Speaker to Animals wrote:Smitty-48 wrote:Speaker to Animals wrote:I just listed like five fucking examples and you cut them out of the quote to say there are no examples! Get real, man. You are totally wrong here.
The Roman Empire was a slave empire, humans were capital, specific to general fallacies does not an empire of extermination make, extermination was the exception, not the rule, the rule, was integration and absoption into the whole, of the human capital, which was the source of their wealth and power.
No, Smitty. They literally exterminated people. Before the Third Punic War, there existed a Carthaginian people.

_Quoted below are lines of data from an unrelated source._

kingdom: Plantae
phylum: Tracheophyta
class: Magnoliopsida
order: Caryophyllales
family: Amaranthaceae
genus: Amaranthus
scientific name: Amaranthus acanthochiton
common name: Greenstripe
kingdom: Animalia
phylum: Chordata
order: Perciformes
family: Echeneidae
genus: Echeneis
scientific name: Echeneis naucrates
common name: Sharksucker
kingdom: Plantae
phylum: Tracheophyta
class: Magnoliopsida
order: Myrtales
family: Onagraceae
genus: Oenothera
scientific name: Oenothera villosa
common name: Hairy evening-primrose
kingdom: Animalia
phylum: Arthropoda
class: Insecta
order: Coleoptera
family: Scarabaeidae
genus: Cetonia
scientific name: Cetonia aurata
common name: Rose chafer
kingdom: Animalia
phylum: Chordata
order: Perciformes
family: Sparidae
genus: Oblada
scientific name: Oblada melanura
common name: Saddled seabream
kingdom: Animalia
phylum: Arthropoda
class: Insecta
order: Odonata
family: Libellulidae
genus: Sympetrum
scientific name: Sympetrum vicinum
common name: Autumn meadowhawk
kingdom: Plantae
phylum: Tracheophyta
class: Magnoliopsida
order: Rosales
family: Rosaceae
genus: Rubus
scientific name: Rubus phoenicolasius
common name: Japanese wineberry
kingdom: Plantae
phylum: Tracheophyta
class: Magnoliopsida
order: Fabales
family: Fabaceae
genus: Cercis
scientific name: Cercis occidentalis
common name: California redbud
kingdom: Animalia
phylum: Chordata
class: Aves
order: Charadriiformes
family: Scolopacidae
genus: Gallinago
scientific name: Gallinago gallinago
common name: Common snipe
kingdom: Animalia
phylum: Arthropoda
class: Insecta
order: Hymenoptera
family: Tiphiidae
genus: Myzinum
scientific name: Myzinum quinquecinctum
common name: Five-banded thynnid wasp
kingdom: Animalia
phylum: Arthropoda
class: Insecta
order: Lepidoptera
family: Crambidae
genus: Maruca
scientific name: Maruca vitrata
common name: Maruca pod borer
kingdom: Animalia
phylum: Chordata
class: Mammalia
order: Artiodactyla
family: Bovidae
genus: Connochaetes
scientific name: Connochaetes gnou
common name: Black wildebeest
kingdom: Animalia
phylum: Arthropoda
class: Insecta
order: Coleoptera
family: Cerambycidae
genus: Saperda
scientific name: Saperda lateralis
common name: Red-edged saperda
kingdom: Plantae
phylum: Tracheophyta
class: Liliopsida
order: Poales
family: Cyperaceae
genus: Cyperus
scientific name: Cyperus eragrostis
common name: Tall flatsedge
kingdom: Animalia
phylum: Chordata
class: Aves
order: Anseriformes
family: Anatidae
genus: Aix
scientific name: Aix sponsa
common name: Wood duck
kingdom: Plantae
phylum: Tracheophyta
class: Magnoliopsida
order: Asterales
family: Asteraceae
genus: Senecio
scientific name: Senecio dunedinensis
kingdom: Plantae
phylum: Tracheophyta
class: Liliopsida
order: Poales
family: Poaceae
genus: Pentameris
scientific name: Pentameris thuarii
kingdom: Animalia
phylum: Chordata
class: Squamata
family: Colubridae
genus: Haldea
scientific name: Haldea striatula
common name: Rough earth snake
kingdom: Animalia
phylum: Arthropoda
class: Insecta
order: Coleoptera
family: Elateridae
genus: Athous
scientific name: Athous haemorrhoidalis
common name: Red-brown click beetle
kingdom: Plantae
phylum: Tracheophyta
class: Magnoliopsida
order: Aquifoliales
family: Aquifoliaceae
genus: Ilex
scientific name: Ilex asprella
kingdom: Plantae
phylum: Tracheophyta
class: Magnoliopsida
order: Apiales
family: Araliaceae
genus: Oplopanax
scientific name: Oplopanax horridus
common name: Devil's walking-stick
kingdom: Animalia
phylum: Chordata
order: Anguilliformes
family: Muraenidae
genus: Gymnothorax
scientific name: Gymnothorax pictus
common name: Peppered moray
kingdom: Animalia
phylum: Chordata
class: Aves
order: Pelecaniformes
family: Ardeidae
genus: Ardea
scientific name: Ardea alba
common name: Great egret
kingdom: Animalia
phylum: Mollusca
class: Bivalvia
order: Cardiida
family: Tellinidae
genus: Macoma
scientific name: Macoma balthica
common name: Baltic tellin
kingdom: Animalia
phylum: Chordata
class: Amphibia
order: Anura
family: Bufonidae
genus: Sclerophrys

After the Third Punic War, there existed no Carthaginian people or even a city where Carthage once stood.
Before the Roman conquest of Corinth, there existed a Corinthian people. After the Roman conquest of Corinth, there existed no Corinthian people.
Genocide was oft their policy, guy. You are quite wrong here.
Just to correct you, those wars were not fought by the Roman Empire but rather the Roman Republic, but the fallacy in your assertion of course, is that the Romans did not actually exterminate city states out of existence, rather, they absorbed them out of existence, there were no Carthaginians nor Corinthians, because of course, they all became Romans, but again, both are specific to general fallacies as well, because neither Carthage nor Corinth was the way the Romans operated in general, and in fact, the anihaltion of those citiies marked a radical departure from Roman policy even at the time.
Very rare occurrences in specific contexts being asserted as the general nature of a thing; fallacy.
Also note, Juiius Ceasar refounded Corinth as a Roman City, Colonia Laus Iulia Corinthiensis, which is why there is a still a Corinth there to this day, the ruins that you actually see in Corinth, are the Roman ruins, because the Romans absorbed Corinth into Rome.